**** DATA LINES ****
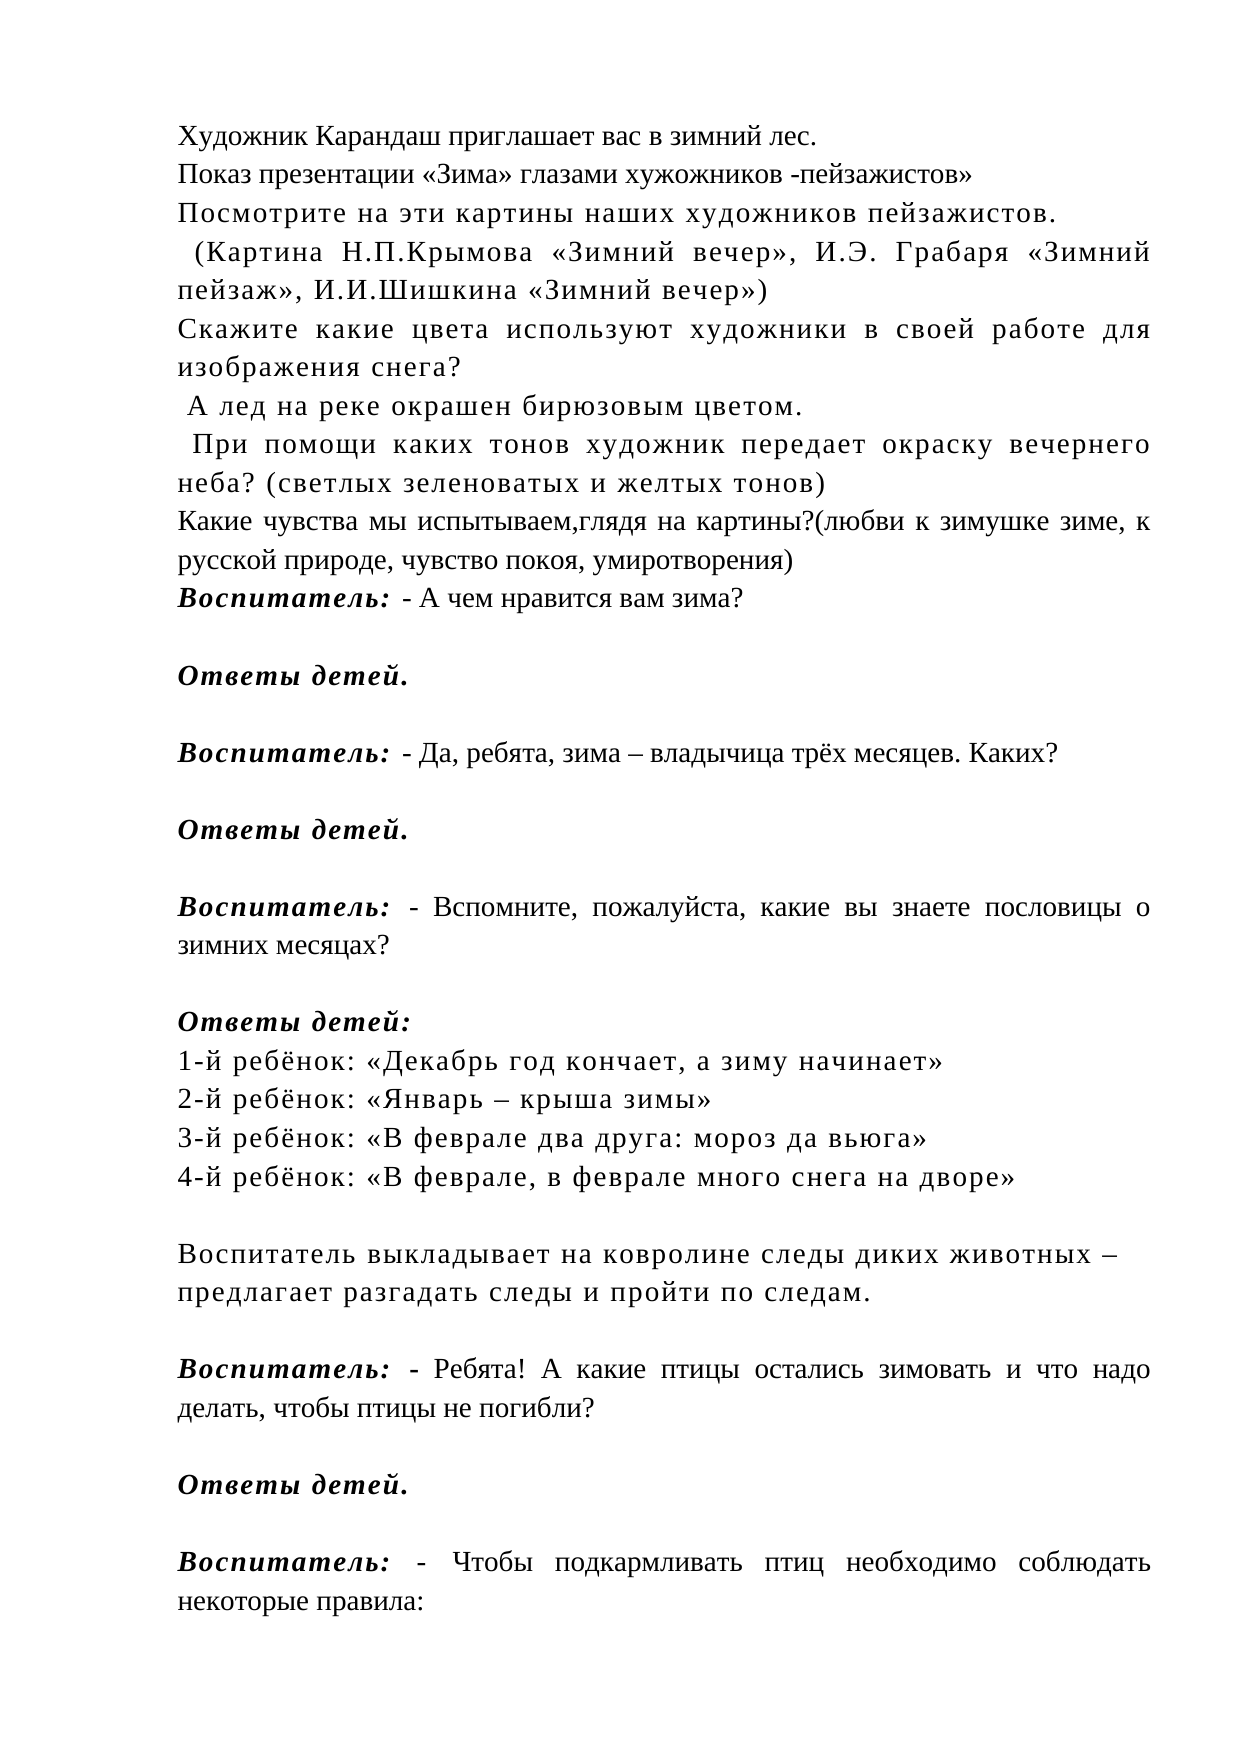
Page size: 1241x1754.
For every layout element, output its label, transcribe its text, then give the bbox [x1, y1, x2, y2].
****
**** DATA LINES ****
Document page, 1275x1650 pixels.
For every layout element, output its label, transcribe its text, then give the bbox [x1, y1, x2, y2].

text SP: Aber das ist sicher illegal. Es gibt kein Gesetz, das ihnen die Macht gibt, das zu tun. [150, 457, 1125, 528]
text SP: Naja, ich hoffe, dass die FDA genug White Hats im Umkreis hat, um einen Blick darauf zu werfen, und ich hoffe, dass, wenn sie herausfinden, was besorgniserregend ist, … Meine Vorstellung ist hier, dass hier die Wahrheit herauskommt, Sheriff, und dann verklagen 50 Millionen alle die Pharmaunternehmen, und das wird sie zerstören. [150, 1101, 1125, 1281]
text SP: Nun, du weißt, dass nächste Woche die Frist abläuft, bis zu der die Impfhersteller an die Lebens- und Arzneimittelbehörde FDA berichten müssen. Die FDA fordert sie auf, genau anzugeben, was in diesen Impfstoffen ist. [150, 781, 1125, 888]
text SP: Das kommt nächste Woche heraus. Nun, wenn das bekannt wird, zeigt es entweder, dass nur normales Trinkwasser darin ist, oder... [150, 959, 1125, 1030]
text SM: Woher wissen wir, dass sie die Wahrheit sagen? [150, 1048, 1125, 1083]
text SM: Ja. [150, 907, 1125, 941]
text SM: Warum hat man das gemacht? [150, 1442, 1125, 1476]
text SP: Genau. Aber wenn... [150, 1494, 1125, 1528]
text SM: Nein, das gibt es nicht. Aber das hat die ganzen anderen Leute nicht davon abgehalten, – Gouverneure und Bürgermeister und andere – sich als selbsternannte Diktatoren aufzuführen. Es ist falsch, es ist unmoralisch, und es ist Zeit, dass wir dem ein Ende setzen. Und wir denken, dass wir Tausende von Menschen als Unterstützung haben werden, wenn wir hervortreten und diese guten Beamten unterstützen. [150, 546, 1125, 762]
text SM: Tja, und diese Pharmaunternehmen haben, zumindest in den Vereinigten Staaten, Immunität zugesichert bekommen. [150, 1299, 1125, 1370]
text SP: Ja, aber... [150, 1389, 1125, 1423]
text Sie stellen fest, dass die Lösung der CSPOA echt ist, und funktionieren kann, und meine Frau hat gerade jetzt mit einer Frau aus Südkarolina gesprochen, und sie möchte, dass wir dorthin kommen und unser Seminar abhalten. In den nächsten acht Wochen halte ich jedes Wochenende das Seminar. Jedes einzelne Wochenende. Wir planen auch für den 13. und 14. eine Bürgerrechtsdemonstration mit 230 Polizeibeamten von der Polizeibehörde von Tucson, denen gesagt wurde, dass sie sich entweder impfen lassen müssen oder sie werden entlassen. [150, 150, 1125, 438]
****
> [AIM OF THE EXERCISE] Reproduce the lines from the one containing "Document page, 1275x1650 pixels." through the one containing "text SP: Aber", switching "illegal" to "rechtswidrig" and leaving everything else as it is.

> [FULL SOLUTION]
Document page, 1275x1650 pixels.
For every layout element, output its label, transcribe its text, then give the bbox [x1, y1, x2, y2].

text SP: Aber das ist sicher rechtswidrig. Es gibt kein Gesetz, das ihnen die Macht gibt, das zu tun. [150, 457, 1125, 528]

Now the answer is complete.